ISLAMABAD CORRESPONDANTE EN ASIE DU SUD
Ecrivaine maudite au Bangladesh, son pays, Taslima Nasreen, 45 ans, a été violemment prise à partie, jeudi 9 août, par des activistes d’un parti musulman à Hyderabad, capitale de l’Etat indien d’Andhra Pradesh. La romancière était venue dans le sud de l’Inde pour le lancement de son livre Shodh en telugu, la langue locale. La télévision a montré des hommes lui jetant des objets à la figure et tentant de la frapper avec des chaises. Mme Nasreen s’en est sortie avec quelques bleus. Selon un responsable de la police, N. Madhusudan Reddy, une centaine d’agresseurs ont été arrêtés.
Le président du parti politique incriminé, le Majlis-e-Ittehadul-Muslimeen, a justifié cette agression contre l’écrivaine qu’il juge « anti-islamique ». « Ce qu’ils ont fait est bien et tous les musulmans d’Hyderabad vont féliciter notre parti pour cela », a garanti Salauddin Owaisiwill sur la chaîne de télévision Headlines. « Vous ne pouvez pas écrire n’importe quoi juste pour la gloire. Vous devez respecter les sentiments des gens », a plaidé le chef de cette formation, qui soutient le Parti du Congrès à l’assemblée de l’Andhra Pradesh. Centre de la « high-tech » indienne avec Bangalore et Chennai, Hyderabad compte 38 % de musulmans sur une population de 6,5 millions d’habitants.

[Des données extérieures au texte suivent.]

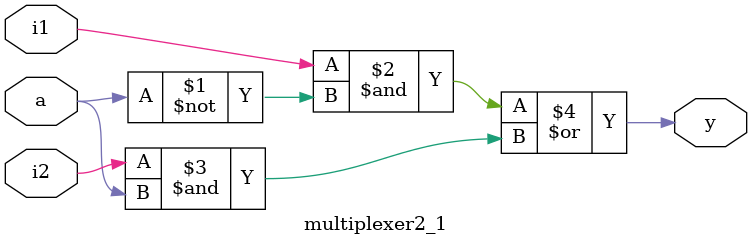
<source format=v>
module multiplexer2_1(y,i1,i2,a);
input i1,i2,a;
output y;
   assign y=(i1&~a|i2&a);
	
endmodule
</source>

L’écrivaine n’en est pas à son premier ennui avec les extrémistes islamistes. Dès 1990, les fondamentalistes du Bangladesh ont lancé des campagnes contre elle. En 1993, une organisation nommée « Soldats de l’islam » avait édicté une fatwa et mis sa tête à prix, l’accusant de critiquer l’islam. Mme Nasreen a dû fuir le Bangladesh en 1994 pour échapper à des extrémistes qui menaçaient de la tuer après que le quotidien indien The Stateman lui eut fait dire que le Coran devait être modifié pour reconnaître plus de droits aux femmes. Le Bangladesh a interdit ses quatre romans autobiographiques, affirmant qu’ils « contenaient des appréciations contre l’islam et qu’ils pouvaient détruire l’harmonie religieuse de Bangladesh », pays musulman à plus de 80 % et qui compte une communauté hindoue (13 %) et des minorités bouddhiste et chrétienne.
MENACE DE MORT
En quittant le Bangladesh, Taslima Nasreen a vécu en Europe, notamment en Suède où elle a obtenu l’asile politique. Il y a deux ans, elle est revenue à ses racines bengalies en Inde et vit depuis à Calcutta. En novembre 2003, le gouvernement du Bengale occidental, dont Calcutta est la capitale, avait interdit la vente de Dwikhandoto, troisième partie de son autobiographie. Cette interdiction a été levée par une Haute Cour en septembre 2004. Mais en mars 2007, le All India Ibtedad Council avait offert 500 000 roupies (10 000 euros) contre sa tête. Le président de ce groupe, Taqi Raza, avait affirmé que cette menace serait levée seulement après les excuses de l’écrivaine, la promesse qu’elle brûle ses livres et qu’elle quitte l’Inde.